Nietypowe zgłoszenie odebrali świnoujscy strażacy. Na gzymsie jednego z hoteli zadomowił się szop pracz. Wszedł po balkonie i kącie. Na pomoc zwierzakowi wezwano strażaków.
Do zdarzenia doszło we wtorek około godziny 18.40 na ulicy Cieszkowskiego. Zwierzę wybrało sobie na kryjówkę gzyms.
Szop był na wysokości 2,5 metra, nad wjazdem do garażu. Wezwano pana Piotra Barańskiego z Warnowa. Pomogliśmy ściągnąć zwierzaka używając specjalnej siatki – mówi dyżurny straży pożarnej.

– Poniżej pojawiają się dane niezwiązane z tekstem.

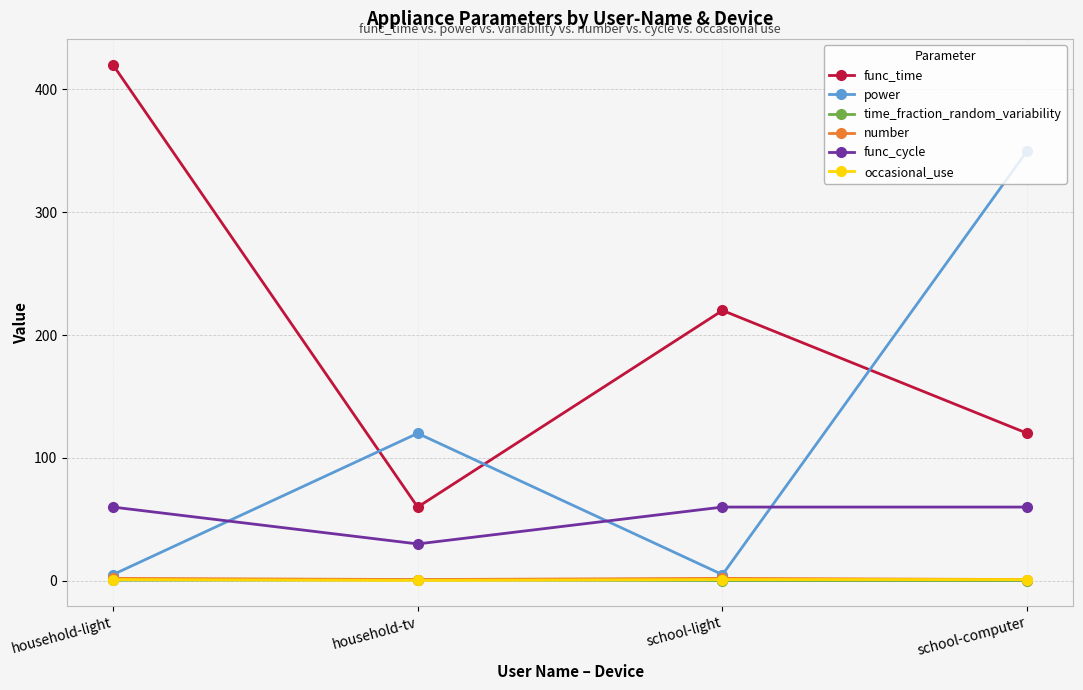

True or false: power has a value of 189.4 at household-tv.

False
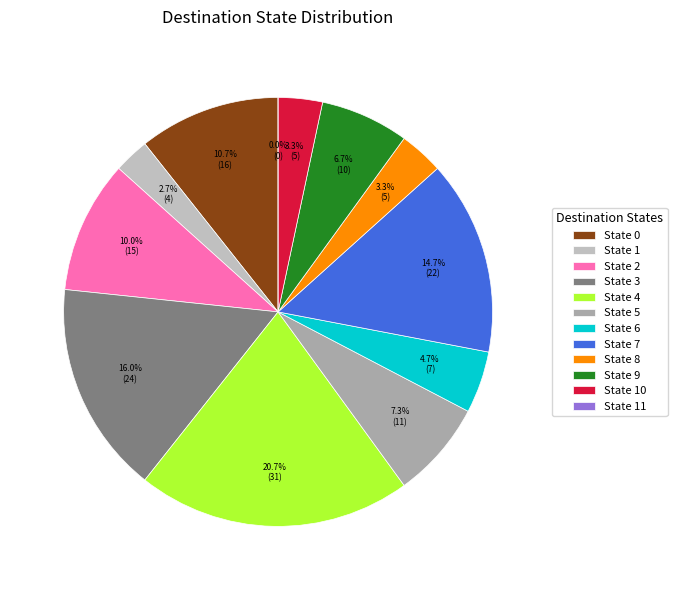

True or false: 1 accounts for 3% of the total.

True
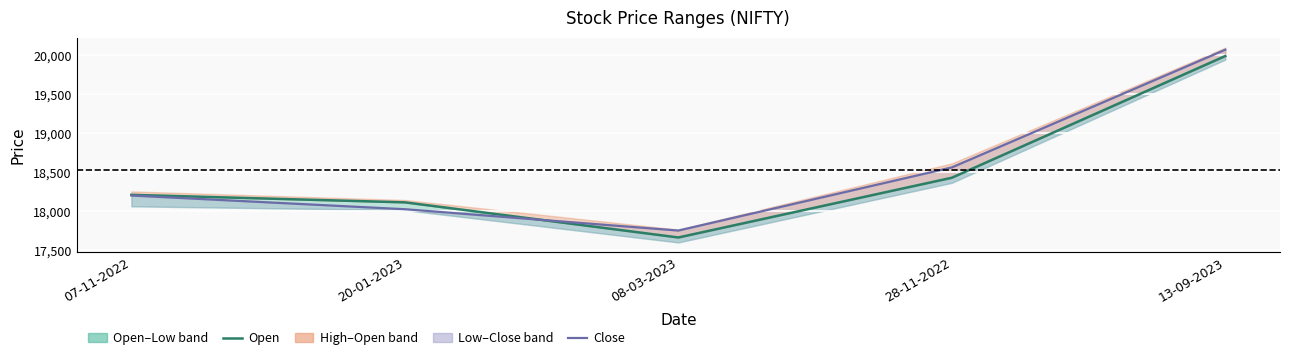

What is the label of the 1st point from the left?

07-11-2022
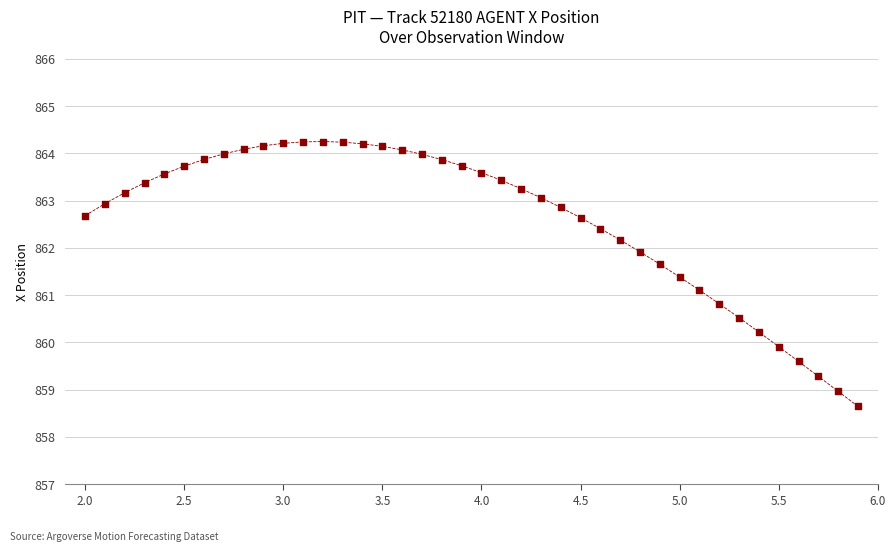

What is the range of X values (max minus min)?

3.9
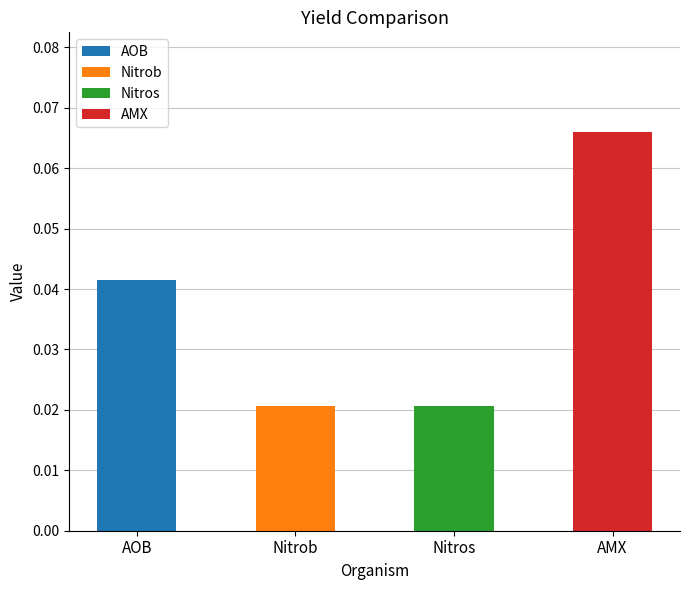

Which has a higher value, Nitros or Nitrob?

Nitros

Szop pochodzi z Ameryki Północnej. W latach 30-tych XX wieku został sprowadzony do Europy jako zwierzę futerkowe. Uciekał z ferm i w rezultacie w Europie powstała populacja tego zwierzęcia. Coraz częściej pojawiają się w Polsce. Nazwa szop pracz wzięła się od tego, że te zwierzaki, gdy nie są głodne mają zwyczaj moczyć swój pokarm w wodzie i pocierać przednimi łapkami, co wygląda na pranie. Gdy są jednak głodne zapominają o praniu i pożerają pożywienie w oka mgnieniu.